• WORK ORDER: Write out all the entries word for word, but skip any images.

• RECORDS FOR THIS EXERCISE:
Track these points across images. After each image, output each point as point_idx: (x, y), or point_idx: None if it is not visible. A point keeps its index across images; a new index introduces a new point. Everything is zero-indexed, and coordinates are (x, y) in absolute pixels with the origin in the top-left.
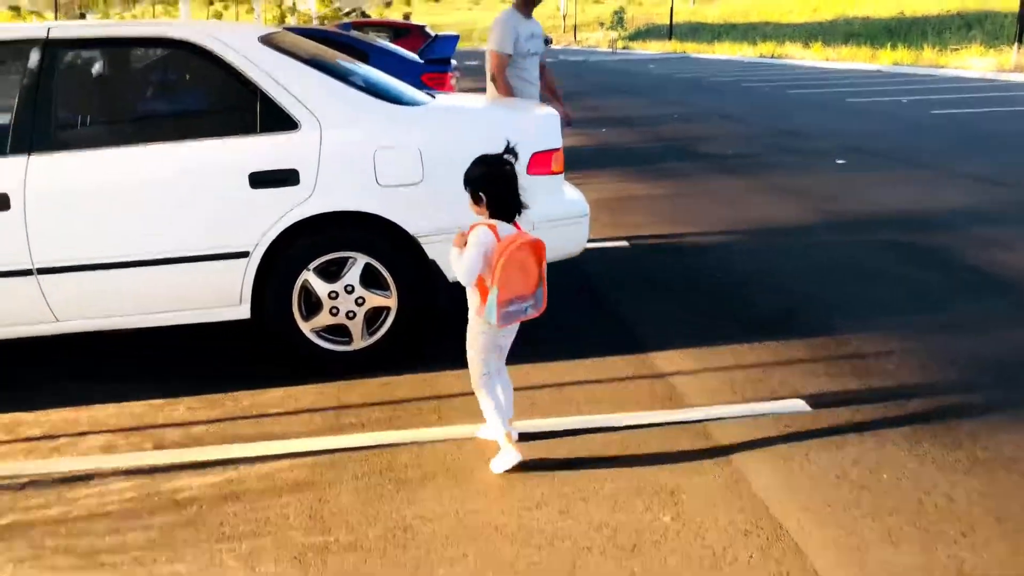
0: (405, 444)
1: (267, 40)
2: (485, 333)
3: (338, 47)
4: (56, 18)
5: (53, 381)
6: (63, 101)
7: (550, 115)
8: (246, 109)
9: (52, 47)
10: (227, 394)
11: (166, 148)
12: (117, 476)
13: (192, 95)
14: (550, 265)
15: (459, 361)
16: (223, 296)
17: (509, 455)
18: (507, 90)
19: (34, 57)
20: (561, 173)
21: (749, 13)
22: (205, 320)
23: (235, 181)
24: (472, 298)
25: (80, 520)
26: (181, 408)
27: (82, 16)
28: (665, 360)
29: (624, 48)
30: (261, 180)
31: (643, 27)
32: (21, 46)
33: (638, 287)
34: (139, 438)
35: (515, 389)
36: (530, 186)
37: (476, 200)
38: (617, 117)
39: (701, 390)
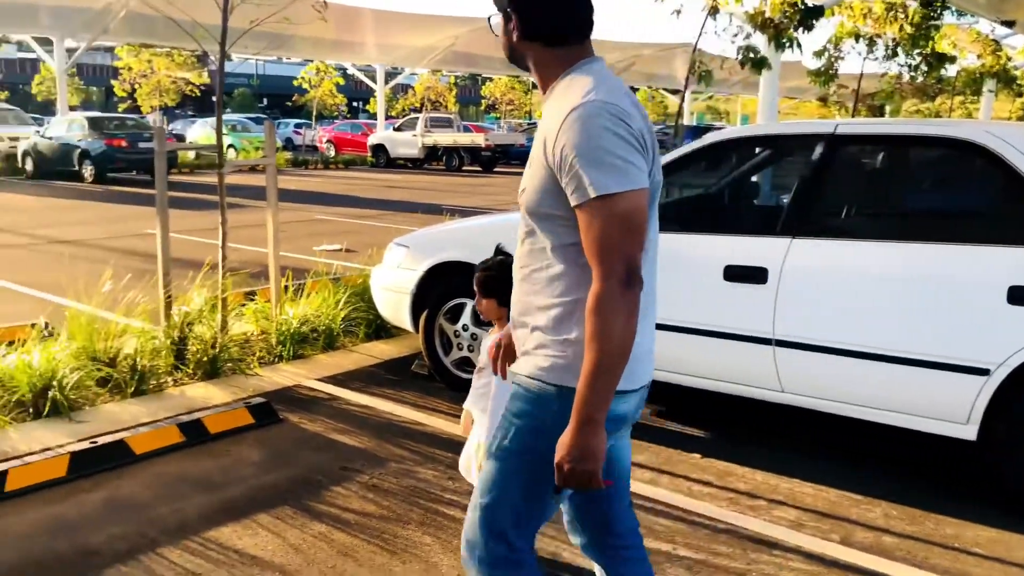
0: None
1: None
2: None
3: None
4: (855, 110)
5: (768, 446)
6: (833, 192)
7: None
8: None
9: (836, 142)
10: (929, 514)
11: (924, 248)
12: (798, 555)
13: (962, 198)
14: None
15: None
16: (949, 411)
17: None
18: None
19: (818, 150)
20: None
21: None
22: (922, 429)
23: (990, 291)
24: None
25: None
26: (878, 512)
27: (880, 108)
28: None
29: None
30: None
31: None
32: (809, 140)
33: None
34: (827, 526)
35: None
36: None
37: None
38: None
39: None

• RESPONSE TO THE TASK:
Track these points across images. After each image, output each point as point_idx: (x, y), or point_idx: None if it is not visible. A point keeps its index across images; a new index introduces a new point. Everything is zero-indexed, and coordinates are (x, y) in absolute pixels with the origin in the top-left.
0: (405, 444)
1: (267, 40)
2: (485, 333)
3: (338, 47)
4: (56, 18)
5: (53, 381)
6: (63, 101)
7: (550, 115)
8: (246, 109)
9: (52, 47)
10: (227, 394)
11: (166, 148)
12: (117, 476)
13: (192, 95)
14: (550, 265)
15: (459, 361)
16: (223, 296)
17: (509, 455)
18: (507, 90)
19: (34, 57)
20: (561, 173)
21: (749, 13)
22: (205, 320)
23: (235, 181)
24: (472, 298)
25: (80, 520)
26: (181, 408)
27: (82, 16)
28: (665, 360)
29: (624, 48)
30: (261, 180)
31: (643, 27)
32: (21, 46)
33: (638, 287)
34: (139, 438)
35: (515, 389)
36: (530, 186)
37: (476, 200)
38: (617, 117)
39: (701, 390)
0: None
1: None
2: None
3: None
4: (855, 110)
5: (768, 446)
6: (833, 192)
7: None
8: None
9: (836, 142)
10: (929, 514)
11: (924, 248)
12: (798, 555)
13: (962, 198)
14: None
15: None
16: (949, 411)
17: None
18: None
19: (818, 150)
20: None
21: None
22: (922, 429)
23: (990, 291)
24: None
25: None
26: (878, 512)
27: (880, 108)
28: None
29: None
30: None
31: None
32: (809, 140)
33: None
34: (827, 526)
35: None
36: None
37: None
38: None
39: None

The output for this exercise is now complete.